Jean Sibelius (1865 - 1957)

Sibelius covers the transition from the 19th century symphony into the 20th century symphony, but also begins the strong tradition of symphonic writing in the Scandinavian countries. In his magical ability to capture the feeling of a northern landscape and imbue it with a deep human expression, he knows no equals. Here is his Symphony No. 4, written in 1911:


Sergei Prokofiev (1891 - 1953)

In 1917 Prokofiev wrote his first symphony, nicknamed the "Classical" Symphony, returning to the ideals of Haydn and Mozart.


Not only the durations, but also the instrumentation evokes the early symphonies by Haydn.

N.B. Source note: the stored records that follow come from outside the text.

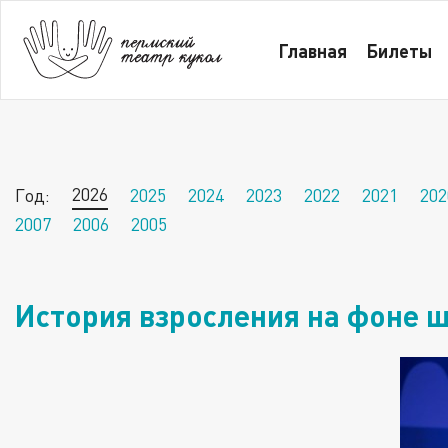
Главная
Новости за 2026 год
История взрослен
Главная
Билеты
2026
Год:
2025
2024
2023
2022
2021
202
2007
2006
2005
История взросления на фоне 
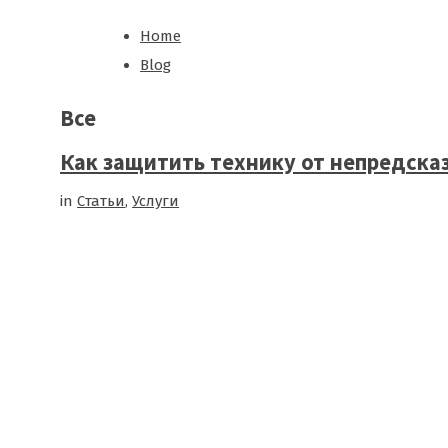
Home
Blog
Все
Как защитить технику от непредска
in
Cтатьи
,
Услуги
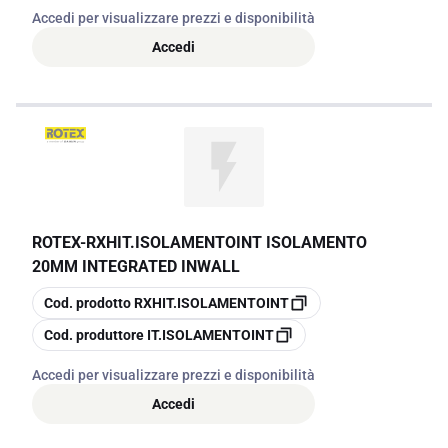
Accedi per visualizzare prezzi e disponibilità
Accedi
ROTEX
-
RXHIT.ISOLAMENTOINT ISOLAMENTO
20MM INTEGRATED INWALL
copia
Cod. prodotto
RXHIT.ISOLAMENTOINT
copia
Cod. produttore
IT.ISOLAMENTOINT
Accedi per visualizzare prezzi e disponibilità
Accedi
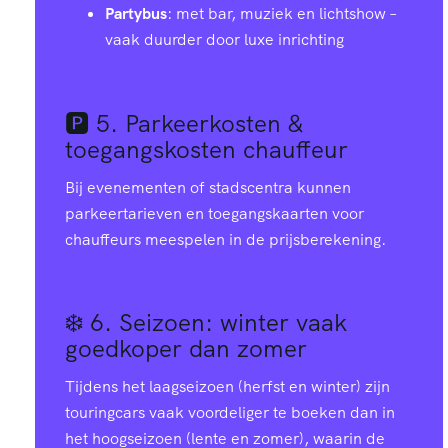
Partybus
: met bar, muziek en lichtshow –
vaak duurder door luxe inrichting
🅿️ 5.
Parkeerkosten &
toegangskosten chauffeur
Bij evenementen of stadscentra kunnen
parkeertarieven en toegangskaarten voor
chauffeurs meespelen in de prijsberekening.
❄️ 6.
Seizoen: winter vaak
goedkoper dan zomer
Tijdens het laagseizoen (herfst en winter) zijn
touringcars vaak voordeliger te boeken dan in
het hoogseizoen (lente en zomer), waarin de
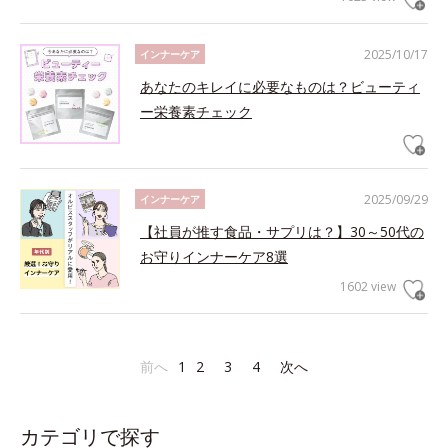
2025/10/17
インナーケア
あなたのキレイに必要なものは？ビューティ
ー栄養素チェック
2025/09/29
インナーケア
【社員が推す食品・サプリは？】30～50代の
お守りインナーケア8選
1602 view
前へ
1
2
3
4
次へ
カテゴリで探す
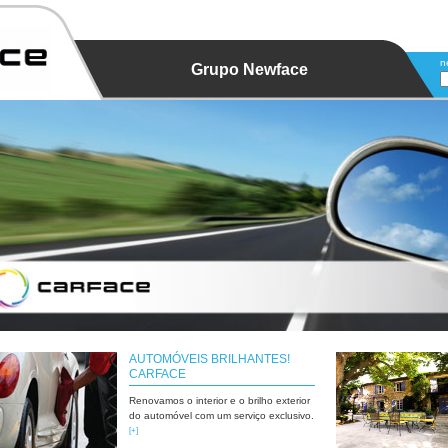
n
Grupo Newface
AUTOMÓVEIS BRILHANTES!
CARFACE
Renovamos o interior e o brilho exterior
do automóvel com um serviço exclusivo.
[+]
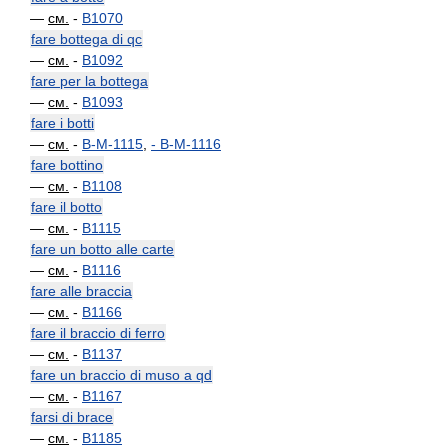
—
см.
-
B1070
fare bottega di qc
—
см.
-
B1092
fare per la bottega
—
см.
-
B1093
fare i botti
—
см.
-
B-M-1115
,
-
B-M-1116
fare bottino
—
см.
-
B1108
fare il botto
—
см.
-
B1115
fare un botto alle carte
—
см.
-
B1116
fare alle braccia
—
см.
-
B1166
fare il braccio di ferro
—
см.
-
B1137
fare un braccio di muso a qd
—
см.
-
B1167
farsi di brace
—
см.
-
B1185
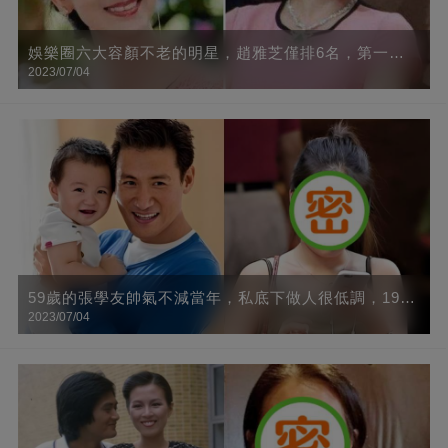
娛樂圈六大容顏不老的明星，趙雅芝僅排6名，第一名
2023/07/04
看得心都醉了！
59歲的張學友帥氣不減當年，私底下做人很低調，19歲
2023/07/04
的女兒出鏡真美，樣子格外的清純可愛，網友：基因好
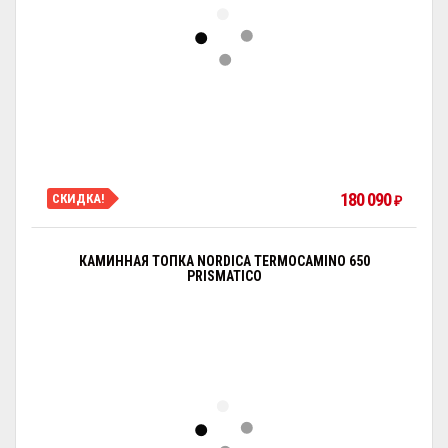
180 090
СКИДКА!
₽
КАМИННАЯ ТОПКА NORDICA TERMOCAMINO 650
PRISMATICO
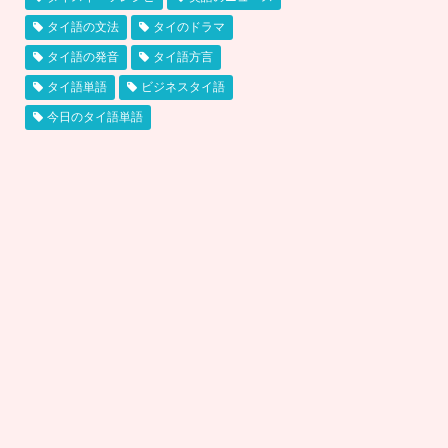
タイ語の文法
タイのドラマ
タイ語の発音
タイ語方言
タイ語単語
ビジネスタイ語
今日のタイ語単語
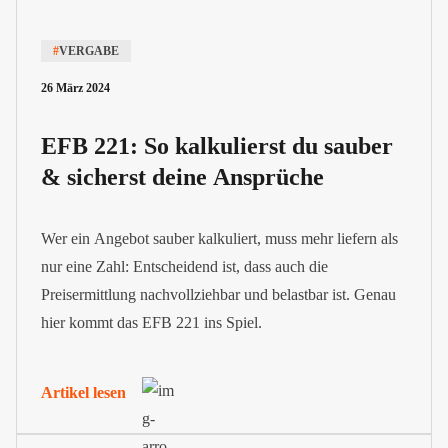
#
VERGABE
26 März 2024
EFB 221: So kalkulierst du sauber
& sicherst deine Ansprüche
Wer ein Angebot sauber kalkuliert, muss mehr liefern als
nur eine Zahl: Entscheidend ist, dass auch die
Preisermittlung nachvollziehbar und belastbar ist. Genau
hier kommt das EFB 221 ins Spiel.
Artikel lesen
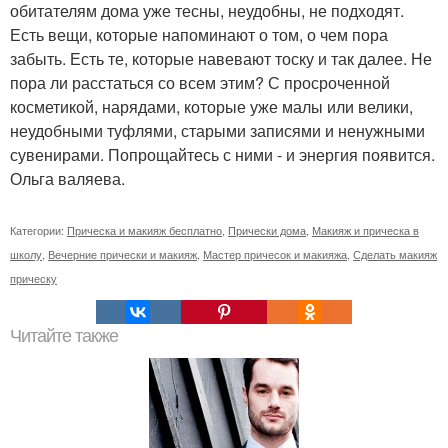
обитателям дома уже тесны, неудобны, не подходят.
Есть вещи, которые напоминают о том, о чем пора
забыть. Есть те, которые навевают тоску и так далее. Не
пора ли расстаться со всем этим? С просроченной
косметикой, нарядами, которые уже малы или велики,
неудобными туфлями, старыми записями и ненужными
сувенирами. Попрощайтесь с ними - и энергия появится.
Ольга валяева.
Категории:
Прическа и макияж бесплатно
,
Прически дома
,
Макияж и прическа в
школу
,
Вечерние прически и макияж
,
Мастер причесок и макияжа
,
Сделать макияж
прическу
Читайте также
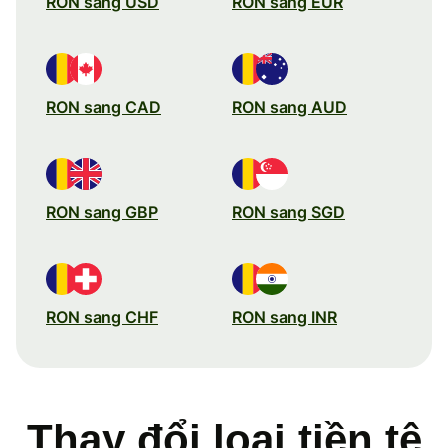
RON sang USD
RON sang EUR
RON sang CAD
RON sang AUD
RON sang GBP
RON sang SGD
RON sang CHF
RON sang INR
Thay đổi loại tiền tệ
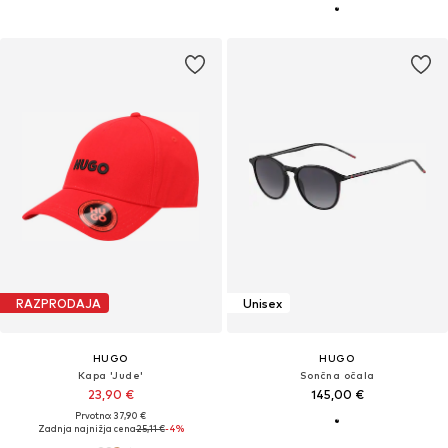
RAZPRODAJA
Unisex
HUGO
HUGO
Kapa 'Jude'
Sončna očala
23,90 €
145,00 €
Prvotno: 37,90 €
Zadnja najnižja cena
25,11 €
-4%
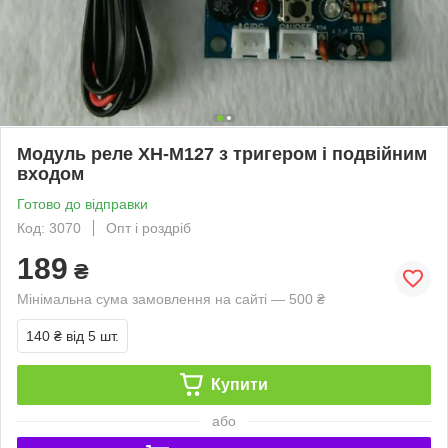
Модуль реле XH-M127 з тригером і подвійним
входом
Готово до відправки
Код: 3070
Опт і роздріб
189
₴
Мінімальна сума замовлення на сайті — 500 ₴
140 ₴
від 5 шт.
Купити
або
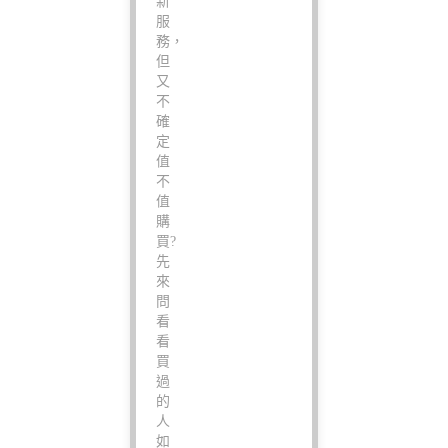
新
服
務，
但
又
不
確
定
值
不
值
購
買?
先
來
問
看
看
買
過
的
人
如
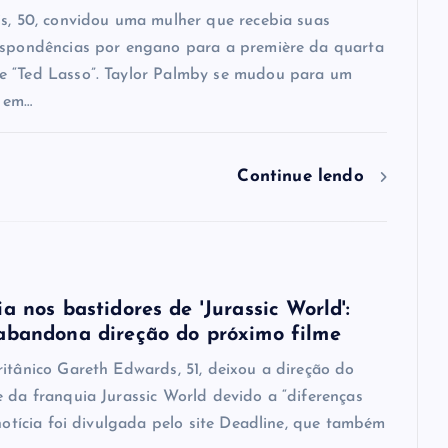
is, 50, convidou uma mulher que recebia suas
espondências por engano para a première da quarta
 “Ted Lasso”. Taylor Palmby se mudou para um
 em…
Continue lendo
a nos bastidores de 'Jurassic World':
abandona direção do próximo filme
ritânico Gareth Edwards, 51, deixou a direção do
e da franquia Jurassic World devido a “diferenças
 notícia foi divulgada pelo site Deadline, que também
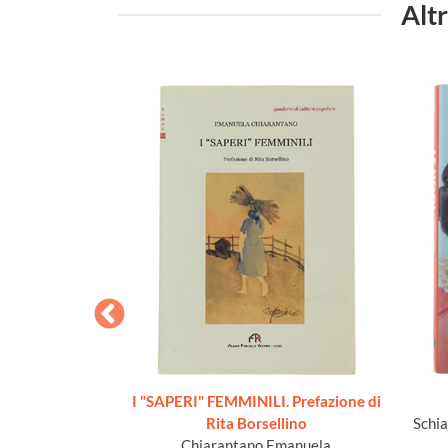
Alt
NNE ITALIANE
I "SAPERI" FEMMINILI. Prefazione di
elle giovinette.
Rita Borsellino
Schia
ovanni.
Chiarantano Emanuela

Dmitri Shostakovich (1906 - 1975)

Shostakovich was one of the greatest symphonists of the 20th century and was long reviled because of it. Since his death, however, his music has become more and more popular. He captured, through intense expression, irony and sarcasm some of the experience of life under a totalitarian dictator. His Symphony No. 5 was written, quite simply, to save his career and possibly his life after his music was condemned by Stalin's cronies for departing from the requirements of socialist realism. He manages to tread the fine line between populism and musical integrity:


Allan Pettersson (1911 - 1980)

Pettersson is far less known than the other composers on my list, but he was an uncompromising symphonist and wrote music like no-one else. Follow the link for his biography. His music is impossible to excerpt as most of his symphonies are in one long movement. One of the most accessible is his Symphony No. 7, written in 1967:


Philip Glass (1937 -)

The latest symphonist I want to cover is Philip Glass, who began as a minimalist and slowly evolved into a classicist. His Symphony No. 8 was written in 2005. The ending is remarkably subdued, a fascinating contrast with the ebullience of the finales of Haydn:



So that's the symphony: 257 years old and not showing its age in the least!

2 comments:

Rickard Dahl said...

Interesting tour. It's the first time I've listened to a symphony by Allan Pettersson and it's certainly intense. Also the first time I listen to Philip Glass' 8th symphony. It's a very interesting symphony with nice melodic material. Indeed, while it may remain a bit on the minimalistic side, it does indeed seem to have a more classistic approach. I didn't realize that Glass made a move towards classicism as you pointed out. I wonder if when modernism and postmodernism loses its' force if we will move towards a sort of updated classical style, probably with different harmonies, orchestrations etc. but where the aesthetic aspects are far more important. One can only speculate.

Bryan Townsend said...

Yes, it is rather surprising where Philip Glass has evolved to. I am growing more and more fond of his music, which has always had a kind of magic to it.